The Sound of 1776: What the Language in Our Founding Documents Reveals
The following is a guest blog post written by Dr. Anne Curzan.
As we celebrate the 250th anniversary of the Declaration of Independence, we may take for granted the name itself. Perhaps in your head you can see the ornate bold lettering “Declaration of Independence” at the top of this founding document. Ah, but look again.
To begin, the noun “independence” was not uncontested. It lived alongside the variant “independency” — much like “changeability” and “changeableness” in the 20th century. Usage of “independency” and “independence” were neck-in-neck in 18th-century American English. For example, on July 3, 1776, John Adams wrote a letter to his wife Abigail in which he used both nouns:
“Had a Declaration of Independency been made seven Months ago, it would have been attended with many great and glorious Effects…”
“Time has been given for the whole People, maturely to consider the great Question of Independence and to ripen their judgments, dissipate their Fears, and allure their Hopes, by discussing it in News Papers and Pamphletts…”
And the two variants likely meant the same thing. Just over two decades earlier, Samuel Johnson, in his famous A Dictionary of the English Language (1755), included both forms under the same headword and defined them as “Freedom; exemption from reliance or control.”
How then did the Founding Fathers decide to call their famous document the “Declaration of Independence”? They didn’t, at least as far as the document goes. The word “Declaration” appears at the top of the historic artifact: “The unanimous Declaration of the thirteen united States of America.” The noun “independence” appears nowhere in the Declaration. Nor does the noun “independency.” The adjective “independent” appears four times.

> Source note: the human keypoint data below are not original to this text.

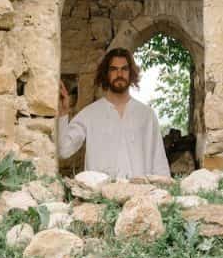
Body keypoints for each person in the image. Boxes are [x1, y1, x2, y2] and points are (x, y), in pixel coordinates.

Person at [56, 47, 171, 178]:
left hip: (139, 195)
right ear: (106, 74)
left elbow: (159, 162)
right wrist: (63, 113)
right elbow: (63, 150)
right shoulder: (90, 114)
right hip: (100, 196)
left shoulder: (147, 115)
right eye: (113, 69)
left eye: (124, 69)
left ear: (130, 73)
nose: (119, 74)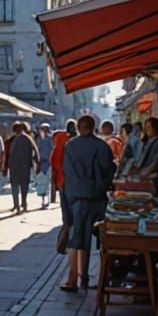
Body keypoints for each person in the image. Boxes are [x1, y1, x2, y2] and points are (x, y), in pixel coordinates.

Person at [60, 115, 116, 292]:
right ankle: (94, 276)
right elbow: (109, 170)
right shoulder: (102, 146)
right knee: (101, 239)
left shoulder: (71, 146)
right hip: (98, 197)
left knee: (77, 237)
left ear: (78, 127)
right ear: (94, 127)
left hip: (78, 197)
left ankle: (74, 277)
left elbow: (67, 172)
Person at [4, 122, 39, 213]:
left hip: (14, 166)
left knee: (15, 186)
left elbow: (7, 153)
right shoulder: (28, 139)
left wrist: (5, 166)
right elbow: (35, 152)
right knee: (24, 186)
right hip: (25, 166)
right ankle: (23, 203)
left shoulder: (12, 140)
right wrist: (36, 163)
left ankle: (16, 205)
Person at [51, 119, 75, 253]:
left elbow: (54, 161)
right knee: (72, 217)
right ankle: (65, 244)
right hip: (72, 182)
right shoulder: (74, 143)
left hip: (61, 181)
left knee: (66, 217)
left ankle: (62, 244)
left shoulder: (59, 141)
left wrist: (55, 181)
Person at [35, 124, 54, 208]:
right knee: (41, 182)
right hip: (41, 163)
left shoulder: (50, 139)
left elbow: (52, 149)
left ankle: (47, 200)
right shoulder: (39, 139)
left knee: (47, 183)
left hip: (48, 163)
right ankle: (43, 200)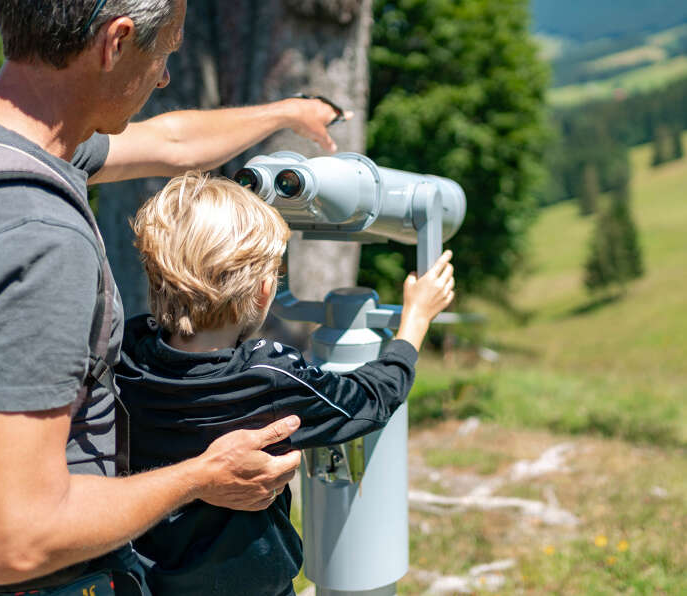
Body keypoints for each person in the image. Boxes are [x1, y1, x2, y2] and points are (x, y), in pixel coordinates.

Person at [0, 0, 349, 593]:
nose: (164, 76)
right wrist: (203, 476)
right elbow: (16, 541)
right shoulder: (32, 242)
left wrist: (286, 112)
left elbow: (170, 144)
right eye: (162, 52)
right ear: (115, 43)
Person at [117, 172, 455, 596]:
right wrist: (415, 321)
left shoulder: (129, 357)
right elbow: (371, 400)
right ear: (262, 291)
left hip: (153, 582)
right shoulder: (269, 377)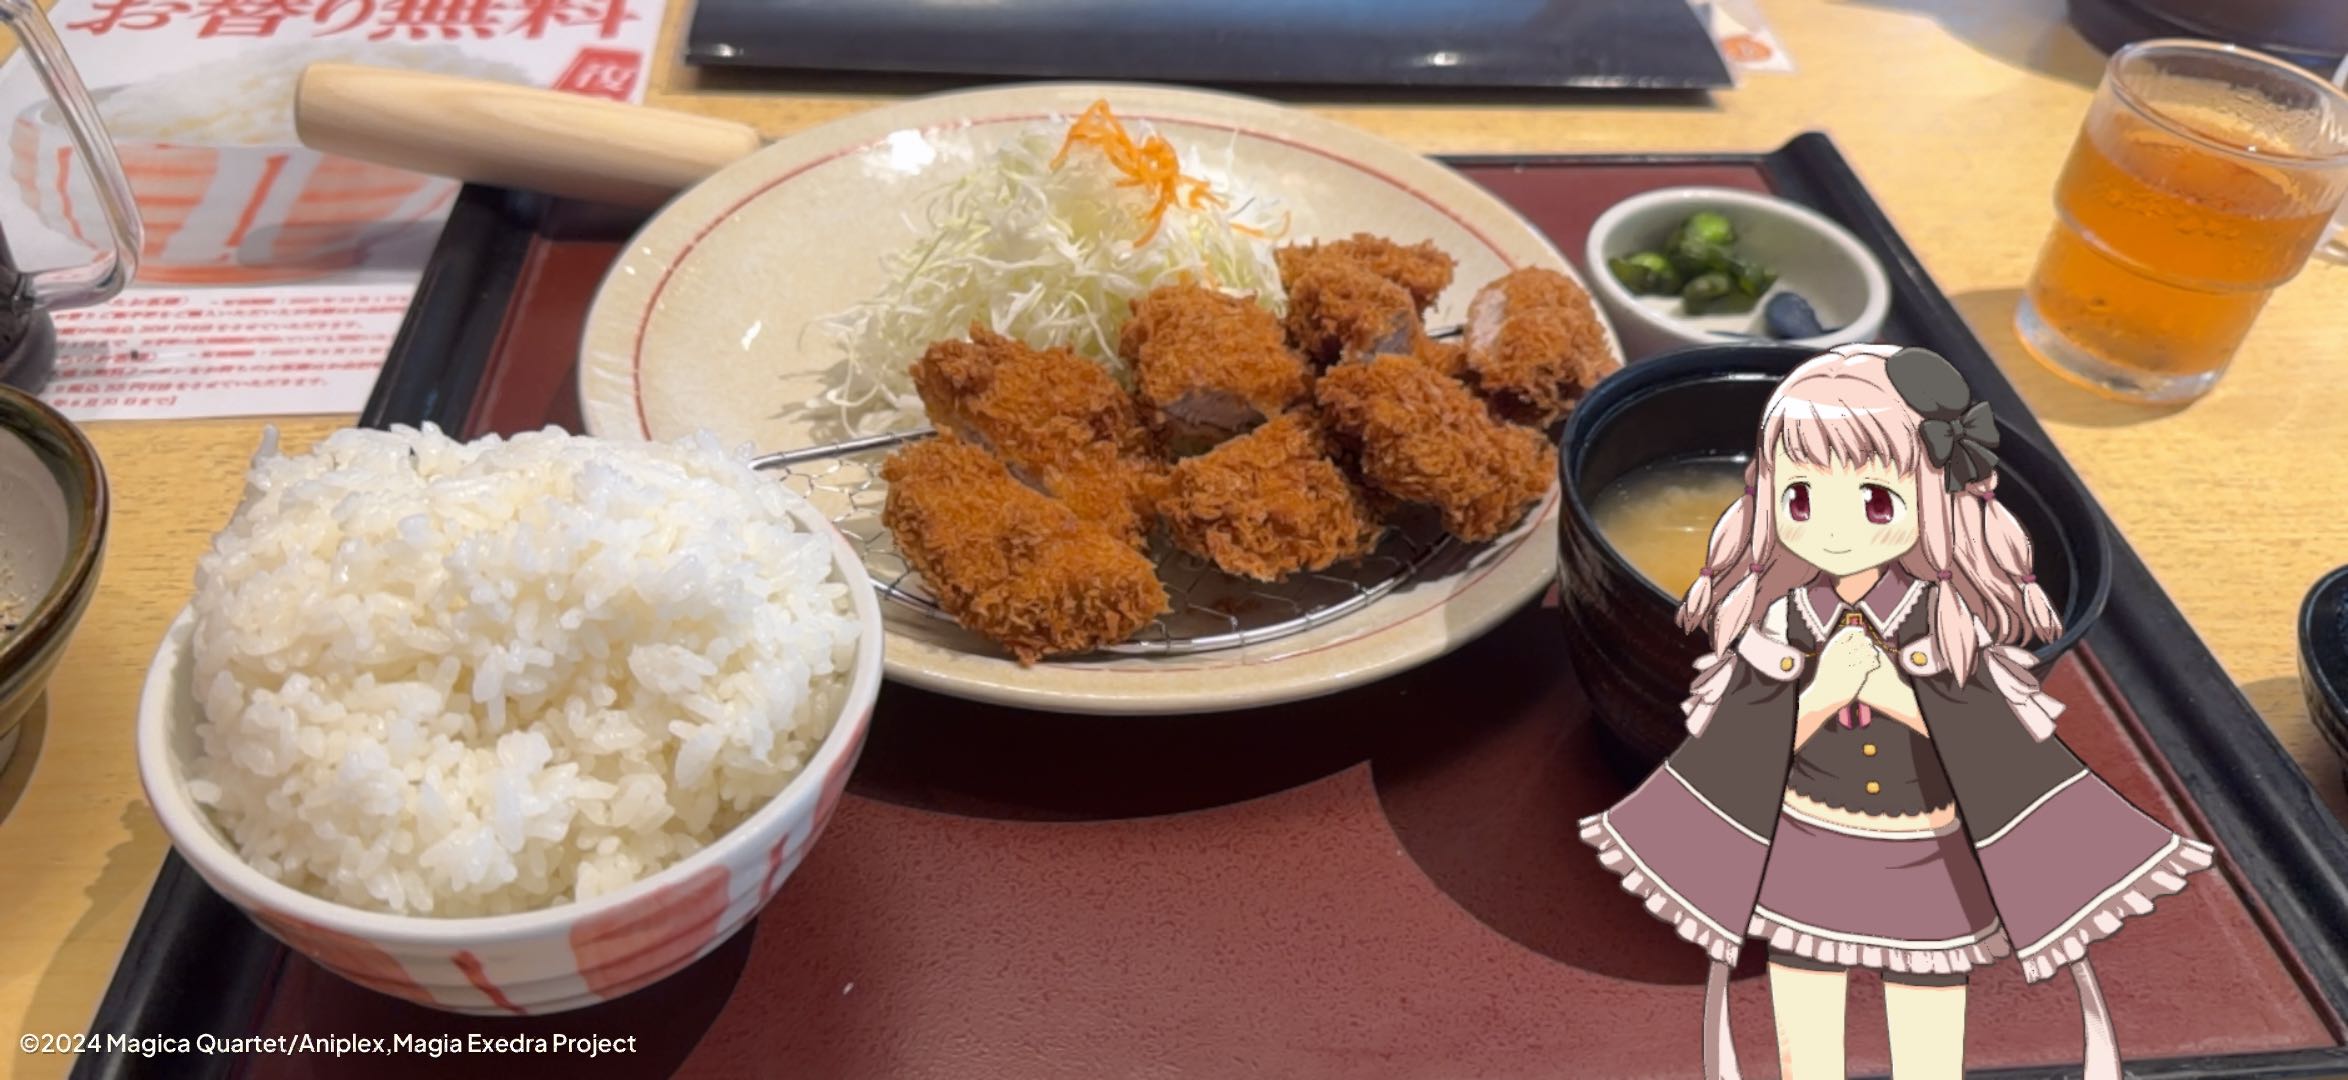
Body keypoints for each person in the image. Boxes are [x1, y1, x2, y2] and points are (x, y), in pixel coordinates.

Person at [1578, 343, 2214, 1079]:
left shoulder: (1950, 619)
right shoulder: (1777, 609)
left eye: (1876, 502)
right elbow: (1736, 729)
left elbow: (1995, 736)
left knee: (1926, 1003)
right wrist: (1822, 691)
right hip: (1798, 838)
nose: (1831, 529)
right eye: (1800, 498)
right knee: (1804, 1005)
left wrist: (1896, 696)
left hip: (1921, 845)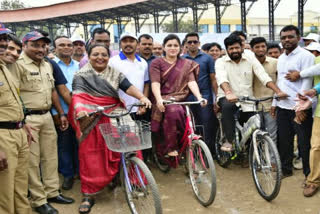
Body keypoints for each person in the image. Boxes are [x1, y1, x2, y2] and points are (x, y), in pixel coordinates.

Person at [68, 44, 151, 214]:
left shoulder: (114, 72)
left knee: (132, 142)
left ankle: (134, 181)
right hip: (92, 115)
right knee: (91, 154)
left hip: (116, 111)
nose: (100, 57)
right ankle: (88, 194)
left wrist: (142, 97)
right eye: (96, 54)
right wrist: (81, 110)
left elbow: (128, 87)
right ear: (88, 56)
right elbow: (78, 97)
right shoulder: (81, 75)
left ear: (109, 56)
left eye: (104, 54)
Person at [13, 31, 74, 214]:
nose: (41, 49)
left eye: (43, 45)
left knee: (50, 157)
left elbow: (53, 91)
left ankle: (52, 192)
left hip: (47, 116)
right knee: (32, 161)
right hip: (28, 119)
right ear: (24, 46)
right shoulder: (17, 65)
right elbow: (13, 94)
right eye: (35, 45)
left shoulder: (48, 64)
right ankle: (39, 200)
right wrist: (21, 120)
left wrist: (61, 113)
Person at [215, 34, 286, 152]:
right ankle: (229, 140)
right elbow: (221, 78)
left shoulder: (250, 57)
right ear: (227, 50)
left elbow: (262, 75)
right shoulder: (220, 61)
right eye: (231, 48)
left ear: (242, 47)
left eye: (237, 48)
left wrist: (278, 91)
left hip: (247, 100)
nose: (234, 51)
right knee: (228, 106)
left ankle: (249, 154)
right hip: (227, 97)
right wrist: (228, 92)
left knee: (252, 126)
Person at [150, 34, 206, 161]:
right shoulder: (156, 63)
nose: (172, 48)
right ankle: (170, 147)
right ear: (164, 47)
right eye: (169, 45)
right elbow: (155, 82)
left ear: (180, 48)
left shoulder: (187, 64)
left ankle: (185, 146)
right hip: (163, 98)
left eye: (175, 45)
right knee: (174, 111)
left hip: (181, 99)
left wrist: (199, 97)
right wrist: (159, 99)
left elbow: (191, 82)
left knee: (186, 117)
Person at [273, 25, 314, 180]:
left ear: (299, 38)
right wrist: (275, 104)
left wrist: (301, 107)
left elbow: (307, 81)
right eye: (283, 37)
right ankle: (286, 169)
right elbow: (279, 81)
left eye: (290, 36)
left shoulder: (306, 56)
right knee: (284, 141)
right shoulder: (282, 57)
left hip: (299, 108)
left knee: (304, 144)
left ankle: (308, 175)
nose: (287, 40)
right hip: (283, 107)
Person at [0, 26, 33, 214]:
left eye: (6, 42)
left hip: (18, 132)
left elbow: (12, 102)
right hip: (3, 136)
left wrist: (23, 123)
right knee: (4, 191)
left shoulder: (5, 68)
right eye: (1, 42)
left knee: (20, 186)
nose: (4, 46)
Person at [51, 36, 79, 190]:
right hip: (63, 113)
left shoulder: (80, 65)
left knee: (79, 144)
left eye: (69, 45)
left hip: (80, 113)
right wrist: (57, 112)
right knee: (64, 145)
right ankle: (67, 175)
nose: (66, 47)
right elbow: (52, 91)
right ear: (55, 49)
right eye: (62, 45)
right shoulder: (51, 65)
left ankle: (79, 172)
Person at [183, 32, 218, 155]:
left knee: (206, 124)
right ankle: (194, 153)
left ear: (199, 43)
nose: (192, 44)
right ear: (186, 44)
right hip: (187, 96)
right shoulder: (182, 59)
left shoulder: (207, 58)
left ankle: (207, 153)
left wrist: (216, 97)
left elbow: (213, 78)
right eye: (189, 42)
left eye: (195, 42)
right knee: (192, 125)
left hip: (205, 95)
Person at [108, 32, 149, 119]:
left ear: (137, 44)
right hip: (120, 109)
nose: (128, 44)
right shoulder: (112, 62)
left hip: (138, 108)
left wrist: (144, 103)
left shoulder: (143, 62)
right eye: (125, 41)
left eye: (131, 41)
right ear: (120, 44)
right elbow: (108, 85)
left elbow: (146, 84)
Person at [250, 37, 278, 144]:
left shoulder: (275, 63)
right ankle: (258, 159)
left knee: (272, 134)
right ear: (252, 49)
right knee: (255, 135)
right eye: (257, 47)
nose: (260, 49)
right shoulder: (248, 64)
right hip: (252, 106)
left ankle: (272, 160)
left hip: (270, 105)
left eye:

The very first printing of the Declaration on July 6, 1776, in The Pennsylvania Evening Post, simply repeats the title on the original. But in subsequent days, newspapers began to call the document the “Declaration of Independence,” as captured in this example from Pennsylvania Packet on July 8: “THIS DAY, at Twelve o’clock, the DECLARATION OF INDEPENDENCE, will be PROCLAIMED at the STATE-HOUSE.” And after 1776, “independence” became the coin of the realm, as captured in this graph of American English, 1700–1800, from the Google Books Ngram Viewer:

As a linguist, I am struck by other details in the original document. Are you wondering about all those “random” capital letters (which you see in Adams’s letters and the Constitution, too)? They are not as random as they might appear. In the 18th century, capitalization conventions were still settling down, and while everyone agreed that the first letter of a sentence should be capitalized, not everyone was on the same page about whether to capitalize important nouns. Some of the founding fathers, judging from their writing, were pro noun-capitalization.
In the opening lines, there is a lone “hath” (in “all experience hath shewn”), after which the list of grievances against the King of Great Britain employees “has” all the way through. In 1776, “hath” would have been archaic — although not for that long. Historical linguistic studies indicate that “has” passed “hath” in frequency in writing less than 100 years earlier. “Hath” likely endowed the document with a sense of legalistic formality, an elevated tone appropriate for a declaration of this kind. (The variation may also reflect multiple hands at work in the drafting and revising of the document.)
If you’re curious about “shewn” rather than “shown,” they were both available in American English at the time. The now archaic “shewn” doesn’t drop in usage until the second half of the 19th century.
The Declaration of Independence also contains spellings that now look British, such as this –our spelling: “He has endeavoured to prevent the population of these States.” Many of the spellings that now characterize American English — such as “theater” (vs. “theatre”), “realize” (vs. “realise”), “defense” (vs. “defence”), and “honor” (vs. “honour”) — were propagated by Noah Webster, who saw spelling reform as part of a patriotic project to establish an independent American version of the English Language. And when he published An American Dictionary of the English Language in 1828, it included both “dependence” and “dependency,” but there was no “independency” alongside “independence.”
Here in 2026, we can take for granted comprehensive English dictionaries, but these were still relatively new in 1776. Dictionaries, along with an explosion of English grammar books in the 18th century, were part of the bigger project of codifying the language, of trying to establish a uniform, “correct” way of using English — and trying to stop the language from changing. But a living language will always change. Even though the founding documents are still intelligible to us today, they carry clues to features of an earlier American English, spoken and written in 1776.
Anne Curzan is a Professor of English and Linguistics at the University of Michigan and a member of Planet Word’s Advisory Board. Her research primarily covers the history of English, language and gender, lexicography, and pedagogy.